**Text:**
Multiscale simulation of dye-sensitized solar cells considering schottky barrier effect at photoelectrode

The effect of the TiO₂/transparent conducting oxide (TCO) interface in a photoelectrode of a dye-sensitized solar cell (DSSC) on its cell performance was investigated using our multiscale simulator, in which we had added a calculation of the voltage loss derived from the Schottky barrier height (SBH) at the TiO₂/TCO interface to our previous simulator. We treated the TiO2/TCO interface as a series connection of a Schottky diode of metal/n-type semiconductor. The thermionic-emission theory was applied to describe the electron transfer and the voltage loss at the TiO₂/TCO interface. The accuracy of the prediction of the current density-voltage (J-V) characteristics of a DSSC employing the cisdithiocyanato- bis(2,2'-bipyridyl-4, 4'-dicarboxylic acid)-ruthenium(II) (N3 dye) was improved compared with that obtained by our previous simulator. The effects of the SBH on the open circuit voltage (V_OC) and the maximum power output (P_max), as well as the J-V characteristics, of the DSSC were discussed. Our results suggest that a TCO with the SBH ≤ 0:5 is suitable for a DSSC.

**How to complete this task:**
In the text on dye-sensitized solar cell simulation, which theory was applied to describe the electron transfer and the voltage loss at the TiO₂/TCO interface?

**Provided information:**

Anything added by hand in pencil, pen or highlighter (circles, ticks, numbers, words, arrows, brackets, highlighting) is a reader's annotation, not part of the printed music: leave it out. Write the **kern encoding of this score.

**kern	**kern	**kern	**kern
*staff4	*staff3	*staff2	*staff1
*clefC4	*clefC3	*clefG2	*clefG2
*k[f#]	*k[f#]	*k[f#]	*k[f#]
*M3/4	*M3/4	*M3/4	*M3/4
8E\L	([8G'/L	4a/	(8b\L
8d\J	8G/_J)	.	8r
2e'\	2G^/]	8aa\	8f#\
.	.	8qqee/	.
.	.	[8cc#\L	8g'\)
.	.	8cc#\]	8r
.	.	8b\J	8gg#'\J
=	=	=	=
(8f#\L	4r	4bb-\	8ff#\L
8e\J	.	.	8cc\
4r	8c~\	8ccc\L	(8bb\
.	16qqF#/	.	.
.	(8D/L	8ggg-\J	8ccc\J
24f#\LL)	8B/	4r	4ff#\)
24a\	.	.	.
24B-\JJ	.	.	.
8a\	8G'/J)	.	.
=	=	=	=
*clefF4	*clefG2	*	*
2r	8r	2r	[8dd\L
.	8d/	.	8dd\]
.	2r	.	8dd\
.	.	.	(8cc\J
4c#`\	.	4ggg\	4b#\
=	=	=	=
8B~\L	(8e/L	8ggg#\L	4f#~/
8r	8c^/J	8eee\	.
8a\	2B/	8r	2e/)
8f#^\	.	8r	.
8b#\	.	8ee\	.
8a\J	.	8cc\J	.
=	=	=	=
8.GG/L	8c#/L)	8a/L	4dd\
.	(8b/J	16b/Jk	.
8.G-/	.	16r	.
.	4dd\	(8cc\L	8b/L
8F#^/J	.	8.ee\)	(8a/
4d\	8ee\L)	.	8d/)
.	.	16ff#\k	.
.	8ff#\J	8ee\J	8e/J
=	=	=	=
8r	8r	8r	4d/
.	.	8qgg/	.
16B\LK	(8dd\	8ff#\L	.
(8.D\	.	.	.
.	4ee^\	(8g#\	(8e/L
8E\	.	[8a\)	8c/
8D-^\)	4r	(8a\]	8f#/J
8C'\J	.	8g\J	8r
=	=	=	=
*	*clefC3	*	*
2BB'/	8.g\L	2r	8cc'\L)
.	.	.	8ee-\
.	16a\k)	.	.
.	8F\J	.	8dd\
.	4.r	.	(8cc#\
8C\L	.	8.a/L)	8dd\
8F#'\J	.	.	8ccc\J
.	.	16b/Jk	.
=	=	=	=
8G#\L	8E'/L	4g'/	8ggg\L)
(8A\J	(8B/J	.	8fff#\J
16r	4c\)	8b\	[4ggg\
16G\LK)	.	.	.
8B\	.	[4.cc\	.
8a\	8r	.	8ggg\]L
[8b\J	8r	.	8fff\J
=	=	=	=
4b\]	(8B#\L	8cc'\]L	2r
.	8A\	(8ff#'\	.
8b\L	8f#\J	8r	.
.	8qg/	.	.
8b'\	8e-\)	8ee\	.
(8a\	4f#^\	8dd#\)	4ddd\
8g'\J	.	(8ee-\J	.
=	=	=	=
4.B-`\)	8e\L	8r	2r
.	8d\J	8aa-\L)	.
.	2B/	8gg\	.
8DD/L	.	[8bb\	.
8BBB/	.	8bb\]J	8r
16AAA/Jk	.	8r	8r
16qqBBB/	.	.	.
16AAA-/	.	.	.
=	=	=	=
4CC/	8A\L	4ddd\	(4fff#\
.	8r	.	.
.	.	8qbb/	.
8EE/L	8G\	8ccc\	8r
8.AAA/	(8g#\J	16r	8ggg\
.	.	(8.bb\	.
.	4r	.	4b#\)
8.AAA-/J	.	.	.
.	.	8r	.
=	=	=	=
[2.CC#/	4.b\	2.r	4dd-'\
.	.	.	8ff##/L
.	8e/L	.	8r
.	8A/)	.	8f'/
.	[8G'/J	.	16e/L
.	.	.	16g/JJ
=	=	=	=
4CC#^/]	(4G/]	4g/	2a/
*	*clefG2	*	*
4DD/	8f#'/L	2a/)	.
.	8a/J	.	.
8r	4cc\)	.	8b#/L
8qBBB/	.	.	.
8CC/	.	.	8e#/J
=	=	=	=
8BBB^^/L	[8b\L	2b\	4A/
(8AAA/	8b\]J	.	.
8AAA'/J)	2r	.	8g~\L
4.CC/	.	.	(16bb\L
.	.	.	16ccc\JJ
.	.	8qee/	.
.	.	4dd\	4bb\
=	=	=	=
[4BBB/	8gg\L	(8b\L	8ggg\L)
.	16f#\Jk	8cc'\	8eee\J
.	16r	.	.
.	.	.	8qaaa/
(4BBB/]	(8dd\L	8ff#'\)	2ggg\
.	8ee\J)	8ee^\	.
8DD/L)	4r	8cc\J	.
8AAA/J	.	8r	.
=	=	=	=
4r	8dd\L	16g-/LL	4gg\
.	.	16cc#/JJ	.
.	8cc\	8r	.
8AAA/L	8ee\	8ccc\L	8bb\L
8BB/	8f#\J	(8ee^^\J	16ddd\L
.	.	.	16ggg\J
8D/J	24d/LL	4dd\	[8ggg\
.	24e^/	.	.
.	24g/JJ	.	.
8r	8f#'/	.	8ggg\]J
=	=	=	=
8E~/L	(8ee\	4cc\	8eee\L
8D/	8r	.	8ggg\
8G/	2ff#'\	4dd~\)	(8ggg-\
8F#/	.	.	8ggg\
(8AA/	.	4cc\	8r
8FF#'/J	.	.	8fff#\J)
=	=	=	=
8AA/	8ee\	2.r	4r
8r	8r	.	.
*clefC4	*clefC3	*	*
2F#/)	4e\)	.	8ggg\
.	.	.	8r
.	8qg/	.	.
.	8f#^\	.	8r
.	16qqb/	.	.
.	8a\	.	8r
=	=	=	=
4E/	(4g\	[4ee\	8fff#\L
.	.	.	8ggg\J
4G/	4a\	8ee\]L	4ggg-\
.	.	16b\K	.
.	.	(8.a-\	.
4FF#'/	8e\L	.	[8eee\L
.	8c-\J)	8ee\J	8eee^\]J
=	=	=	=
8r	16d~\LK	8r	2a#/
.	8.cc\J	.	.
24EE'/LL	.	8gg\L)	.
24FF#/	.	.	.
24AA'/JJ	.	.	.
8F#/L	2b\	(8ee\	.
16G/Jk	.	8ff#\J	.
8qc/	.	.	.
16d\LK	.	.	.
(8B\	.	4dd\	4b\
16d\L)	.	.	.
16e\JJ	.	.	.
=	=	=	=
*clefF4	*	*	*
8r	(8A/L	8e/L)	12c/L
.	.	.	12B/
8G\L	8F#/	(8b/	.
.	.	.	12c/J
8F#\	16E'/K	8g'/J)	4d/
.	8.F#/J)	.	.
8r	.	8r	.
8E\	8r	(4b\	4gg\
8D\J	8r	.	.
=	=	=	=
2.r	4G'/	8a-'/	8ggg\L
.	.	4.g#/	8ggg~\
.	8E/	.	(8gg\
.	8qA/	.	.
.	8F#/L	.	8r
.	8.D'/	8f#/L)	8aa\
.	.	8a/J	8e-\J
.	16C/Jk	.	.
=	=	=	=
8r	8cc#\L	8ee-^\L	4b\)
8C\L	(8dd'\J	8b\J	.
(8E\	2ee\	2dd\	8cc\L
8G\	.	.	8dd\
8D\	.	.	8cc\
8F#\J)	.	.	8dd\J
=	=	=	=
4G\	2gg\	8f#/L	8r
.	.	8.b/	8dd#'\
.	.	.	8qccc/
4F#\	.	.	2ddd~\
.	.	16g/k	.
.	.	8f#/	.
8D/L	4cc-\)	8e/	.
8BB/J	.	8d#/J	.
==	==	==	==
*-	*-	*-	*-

**Solution to this problem:**
The thermionic-emission theory.